Published Date: Oct 18, 2011
INACCESSIBLE FOOD PRICES DECREASE WHEAT CONSUMPTION BY 15%
The 15 per cent decrease in wheat consumption despite enough production was mainly because of inaccessible food prices and infrastructure-related challenges, said SDPI’s Executive Director Dr Abid Qaiyum Suleri here on Monday.
He was speaking at a seminar on “Food prices: from crisis to stability” jointly organised by Sustainable Development Policy Institute (SDPI) and Oxfam here. He said that food prices in Pakistan are a crisis of governance. Appreciating the devolution process, he lamented that giving Ministry of Food and Agriculture under Ministry of Science of Technology would only improve technological aspects of the Ministry but not the food-related issues.
He criticised the shift from agricultural economy to services sector economy bypassing industrial economy, which requires highly literate, professionally qualified and skilled labour in contrast to agriculture and manufacturing sectors. “We are becoming a food insecure nation as not only food consumption patterns are changing but also poverty and social unrest is increasing.” He added.
He stressed the need of importing food items at least vegetables from India. He also recommended free school lunch system in the public schools ensuring at least one-time nutrition food in a day to the children of poor families besides a thorough assessment of Benazir Income Support Programme (BISP) to determine the effectiveness of resources invested in this initiative.
He said that till last year, 50 per cent population was spending their 65-75% of income on food at the cost of other social expenditures such as shelter, education and health. He said that food deficiency leads to intra-house food insecurity among lower-middle and lower class families as priority is given to male breadwinners to keep them physically fit for family earnings at the cost of women, children and elderly.
Country Representative Food and Agriculture Organisation (FAO), Kavin D Gallagher, talked about fluctuating food prices in Pakistan and across the globe. He identified 2008 global financial crisis as the real factor, which increased food prices globally and also linked food prices with growing oil prices.
He said that Pakistan had bumper wheat crop last year in districts, which were not affected by 2010 floods. The districts which were affected last year, and this year also have become food insecure, where farmers had become heavily indebted as they have to borrow to rebuild their houses as well as invest in agricultural inputs such as seeds and grains and restock their livestock.

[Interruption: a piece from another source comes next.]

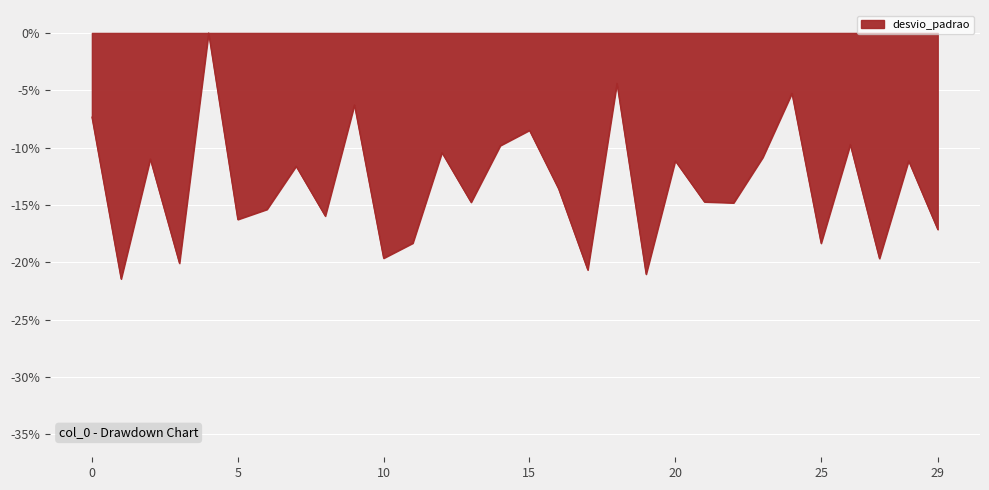

What is the difference between the maximum and minimum values?

21.4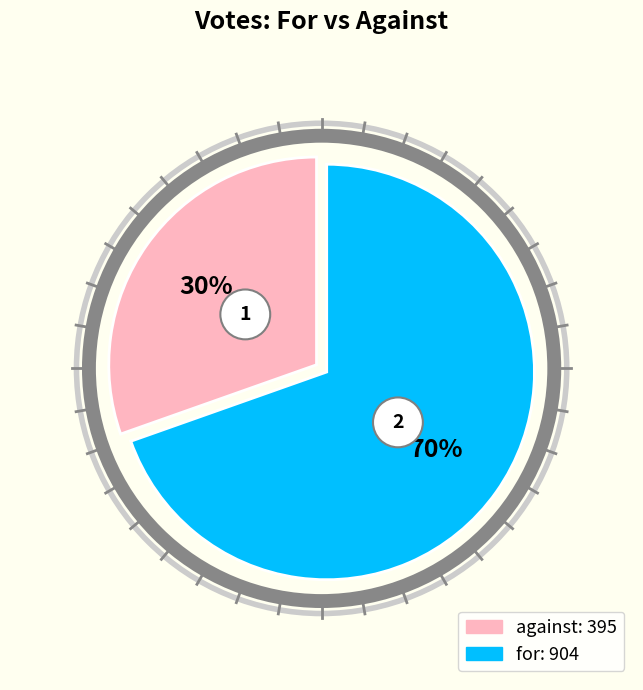

To the nearest percent, what is the average slice percentage?

50%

Kevin was of the view that food storage is not only Pakistan’s problem but rather it’s a global issue. He said that recurrence of disasters across the world heavily dented the food grains reserves resulting in enormous increase in food prices. He said that IMF and financial institutions through structural adjustments, encouraged countries to move towards food reserves in private sectors, which further lowered the grain stocks throughout the world.